■ **Problem to solve**
I need each line of the entries below that includes the string "active".

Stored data
========================

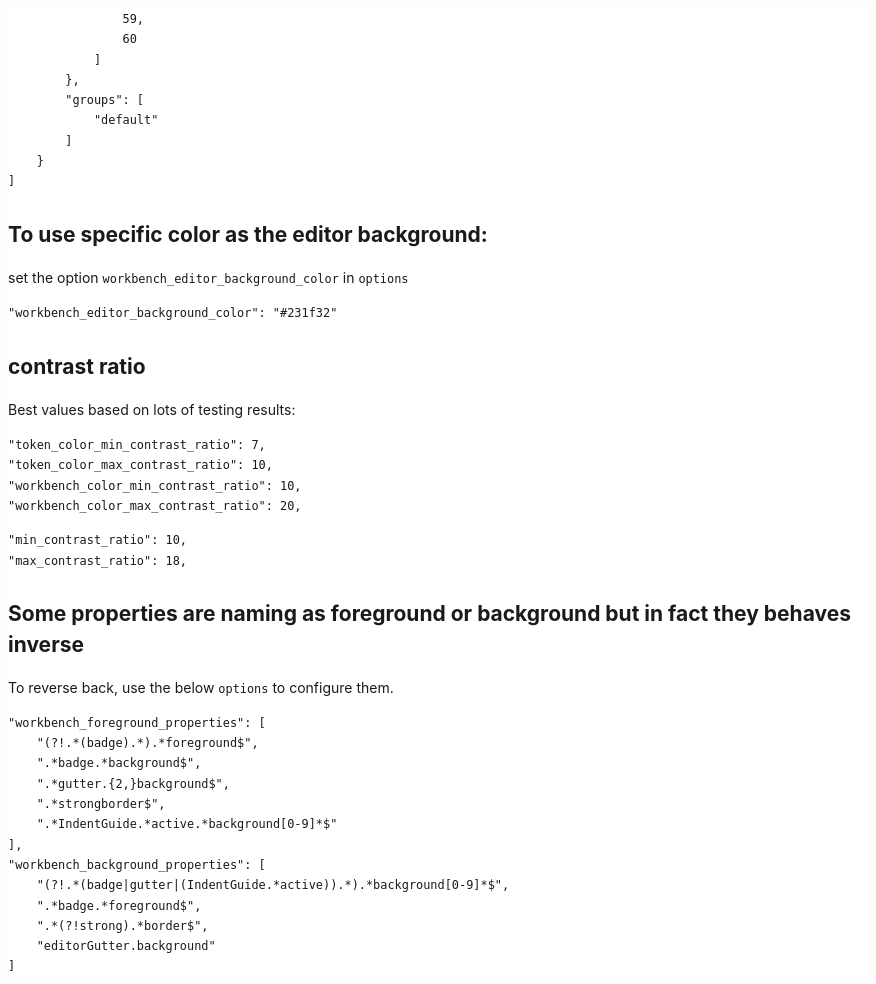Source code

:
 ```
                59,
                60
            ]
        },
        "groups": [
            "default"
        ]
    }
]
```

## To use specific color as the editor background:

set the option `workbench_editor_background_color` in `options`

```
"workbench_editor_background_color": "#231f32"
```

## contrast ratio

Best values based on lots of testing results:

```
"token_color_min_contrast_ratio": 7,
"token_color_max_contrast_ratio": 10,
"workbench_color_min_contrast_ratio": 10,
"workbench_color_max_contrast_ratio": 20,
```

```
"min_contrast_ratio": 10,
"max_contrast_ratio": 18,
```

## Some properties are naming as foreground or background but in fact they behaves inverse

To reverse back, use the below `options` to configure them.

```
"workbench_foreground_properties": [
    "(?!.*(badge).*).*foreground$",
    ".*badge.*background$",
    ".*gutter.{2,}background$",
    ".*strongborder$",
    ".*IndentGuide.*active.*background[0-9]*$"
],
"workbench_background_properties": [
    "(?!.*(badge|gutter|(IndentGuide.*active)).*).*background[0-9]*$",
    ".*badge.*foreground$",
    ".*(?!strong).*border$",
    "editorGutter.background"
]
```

========================

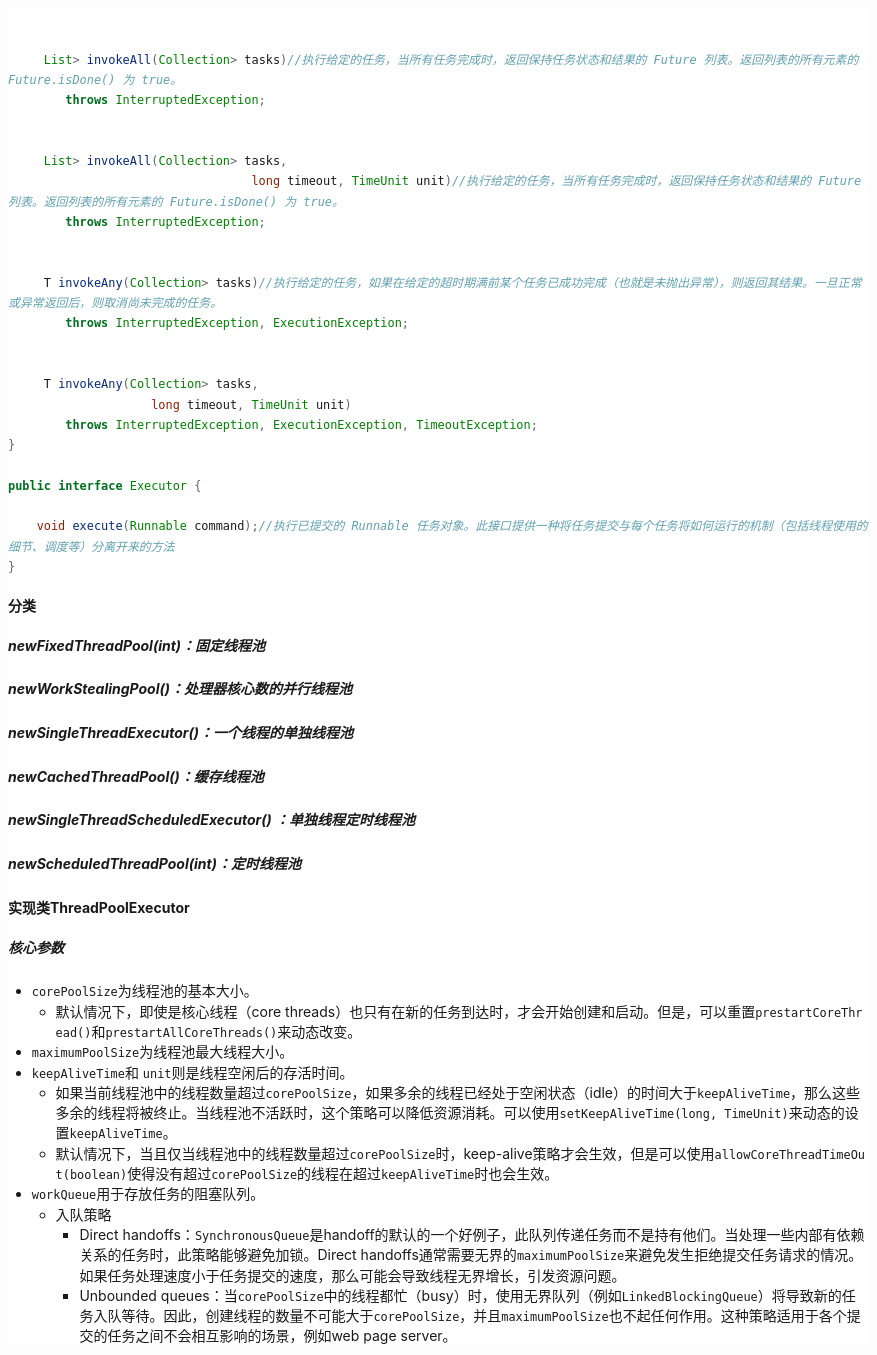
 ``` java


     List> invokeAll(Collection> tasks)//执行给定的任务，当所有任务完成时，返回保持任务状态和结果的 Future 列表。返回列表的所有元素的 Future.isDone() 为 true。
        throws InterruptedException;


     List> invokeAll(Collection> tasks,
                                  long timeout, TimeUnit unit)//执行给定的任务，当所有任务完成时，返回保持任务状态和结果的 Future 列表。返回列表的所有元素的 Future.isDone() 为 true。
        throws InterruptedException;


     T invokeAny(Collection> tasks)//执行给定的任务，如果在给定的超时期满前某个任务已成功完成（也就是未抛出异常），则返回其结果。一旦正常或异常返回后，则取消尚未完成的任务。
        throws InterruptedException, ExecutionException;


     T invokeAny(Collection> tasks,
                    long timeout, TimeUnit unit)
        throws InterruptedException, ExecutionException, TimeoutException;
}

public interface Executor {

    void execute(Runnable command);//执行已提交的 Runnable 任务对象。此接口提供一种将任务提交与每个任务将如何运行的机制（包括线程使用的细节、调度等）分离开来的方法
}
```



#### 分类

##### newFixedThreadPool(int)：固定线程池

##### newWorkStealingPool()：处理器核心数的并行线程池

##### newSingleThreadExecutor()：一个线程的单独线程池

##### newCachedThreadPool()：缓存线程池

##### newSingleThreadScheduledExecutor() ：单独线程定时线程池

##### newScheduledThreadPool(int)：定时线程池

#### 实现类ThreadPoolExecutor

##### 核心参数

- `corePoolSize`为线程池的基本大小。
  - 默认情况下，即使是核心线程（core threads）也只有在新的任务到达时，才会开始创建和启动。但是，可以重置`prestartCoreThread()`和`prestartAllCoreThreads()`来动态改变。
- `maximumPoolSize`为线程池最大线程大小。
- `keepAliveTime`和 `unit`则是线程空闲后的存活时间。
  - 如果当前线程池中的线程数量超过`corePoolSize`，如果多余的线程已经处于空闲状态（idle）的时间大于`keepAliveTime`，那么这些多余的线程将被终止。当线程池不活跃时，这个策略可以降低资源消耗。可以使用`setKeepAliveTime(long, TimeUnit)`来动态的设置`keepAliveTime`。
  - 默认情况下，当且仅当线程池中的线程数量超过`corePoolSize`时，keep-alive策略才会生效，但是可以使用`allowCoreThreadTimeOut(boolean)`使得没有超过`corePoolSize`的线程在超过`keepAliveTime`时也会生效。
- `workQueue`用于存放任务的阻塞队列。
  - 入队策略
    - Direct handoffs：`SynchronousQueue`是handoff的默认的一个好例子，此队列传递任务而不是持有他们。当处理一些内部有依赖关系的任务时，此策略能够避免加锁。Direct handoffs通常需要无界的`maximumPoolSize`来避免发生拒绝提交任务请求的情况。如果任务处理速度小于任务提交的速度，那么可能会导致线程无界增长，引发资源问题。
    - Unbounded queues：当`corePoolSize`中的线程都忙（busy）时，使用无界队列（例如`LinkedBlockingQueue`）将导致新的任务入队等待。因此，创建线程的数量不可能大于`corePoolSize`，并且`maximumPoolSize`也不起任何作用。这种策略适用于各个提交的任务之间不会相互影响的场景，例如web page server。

========================

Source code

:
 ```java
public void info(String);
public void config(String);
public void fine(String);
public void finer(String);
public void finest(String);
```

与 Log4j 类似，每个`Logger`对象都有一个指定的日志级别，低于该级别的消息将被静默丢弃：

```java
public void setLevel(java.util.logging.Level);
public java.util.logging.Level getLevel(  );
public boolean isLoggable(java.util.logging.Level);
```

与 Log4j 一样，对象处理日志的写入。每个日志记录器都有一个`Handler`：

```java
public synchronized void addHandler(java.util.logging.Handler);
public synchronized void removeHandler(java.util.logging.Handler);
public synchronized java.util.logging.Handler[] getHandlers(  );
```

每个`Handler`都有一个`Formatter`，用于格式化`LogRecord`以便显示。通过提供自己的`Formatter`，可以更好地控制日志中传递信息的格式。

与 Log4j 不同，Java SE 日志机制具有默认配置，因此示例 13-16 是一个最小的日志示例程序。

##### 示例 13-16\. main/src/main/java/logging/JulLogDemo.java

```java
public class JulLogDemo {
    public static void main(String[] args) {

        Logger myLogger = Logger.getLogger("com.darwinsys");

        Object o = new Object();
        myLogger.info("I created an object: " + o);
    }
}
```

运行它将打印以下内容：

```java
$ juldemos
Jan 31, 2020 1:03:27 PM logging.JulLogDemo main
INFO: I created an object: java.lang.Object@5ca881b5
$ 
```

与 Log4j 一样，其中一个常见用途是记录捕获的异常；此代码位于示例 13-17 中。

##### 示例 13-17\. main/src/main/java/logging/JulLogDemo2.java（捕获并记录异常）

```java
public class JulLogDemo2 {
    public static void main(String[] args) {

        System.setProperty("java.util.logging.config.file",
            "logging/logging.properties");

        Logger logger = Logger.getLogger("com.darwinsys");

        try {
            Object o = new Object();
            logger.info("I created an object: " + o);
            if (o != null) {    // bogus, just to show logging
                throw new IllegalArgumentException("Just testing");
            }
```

========================

■ **Response box**
    ".*IndentGuide.*active.*background[0-9]*$"
    "(?!.*(badge|gutter|(IndentGuide.*active)).*).*background[0-9]*$",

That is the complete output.